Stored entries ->
_ _ _

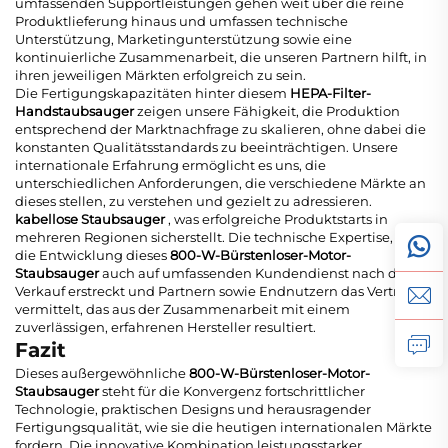
umfassenden Supportleistungen gehen weit über die reine
Produktlieferung hinaus und umfassen technische
Unterstützung, Marketingunterstützung sowie eine
kontinuierliche Zusammenarbeit, die unseren Partnern hilft, in
ihren jeweiligen Märkten erfolgreich zu sein.
Die Fertigungskapazitäten hinter diesem
HEPA-Filter-
Handstaubsauger
zeigen unsere Fähigkeit, die Produktion
entsprechend der Marktnachfrage zu skalieren, ohne dabei die
konstanten Qualitätsstandards zu beeinträchtigen. Unsere
internationale Erfahrung ermöglicht es uns, die
unterschiedlichen Anforderungen, die verschiedene Märkte an
dieses stellen, zu verstehen und gezielt zu adressieren.
kabellose Staubsauger
, was erfolgreiche Produktstarts in
mehreren Regionen sicherstellt. Die technische Expertise, die
die Entwicklung dieses
800-W-Bürstenloser-Motor-
Staubsauger
auch auf umfassenden Kundendienst nach dem
Verkauf erstreckt und Partnern sowie Endnutzern das Vertrauen
vermittelt, das aus der Zusammenarbeit mit einem
zuverlässigen, erfahrenen Hersteller resultiert.
Fazit
Dieses außergewöhnliche
800-W-Bürstenloser-Motor-
Staubsauger
steht für die Konvergenz fortschrittlicher
Technologie, praktischen Designs und herausragender
Fertigungsqualität, wie sie die heutigen internationalen Märkte
fordern. Die innovative Kombination leistungsstarker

_ _ _

THE TASK -> Output every record verbatim, excluding any picture it contains.

WRITTEN SOLUTION ->
umfassenden Supportleistungen gehen weit über die reine
Produktlieferung hinaus und umfassen technische
Unterstützung, Marketingunterstützung sowie eine
kontinuierliche Zusammenarbeit, die unseren Partnern hilft, in
ihren jeweiligen Märkten erfolgreich zu sein.
Die Fertigungskapazitäten hinter diesem
HEPA-Filter-
Handstaubsauger
zeigen unsere Fähigkeit, die Produktion
entsprechend der Marktnachfrage zu skalieren, ohne dabei die
konstanten Qualitätsstandards zu beeinträchtigen. Unsere
internationale Erfahrung ermöglicht es uns, die
unterschiedlichen Anforderungen, die verschiedene Märkte an
dieses stellen, zu verstehen und gezielt zu adressieren.
kabellose Staubsauger
, was erfolgreiche Produktstarts in
mehreren Regionen sicherstellt. Die technische Expertise, die
die Entwicklung dieses
800-W-Bürstenloser-Motor-
Staubsauger
auch auf umfassenden Kundendienst nach dem
Verkauf erstreckt und Partnern sowie Endnutzern das Vertrauen
vermittelt, das aus der Zusammenarbeit mit einem
zuverlässigen, erfahrenen Hersteller resultiert.
Fazit
Dieses außergewöhnliche
800-W-Bürstenloser-Motor-
Staubsauger
steht für die Konvergenz fortschrittlicher
Technologie, praktischen Designs und herausragender
Fertigungsqualität, wie sie die heutigen internationalen Märkte
fordern. Die innovative Kombination leistungsstarker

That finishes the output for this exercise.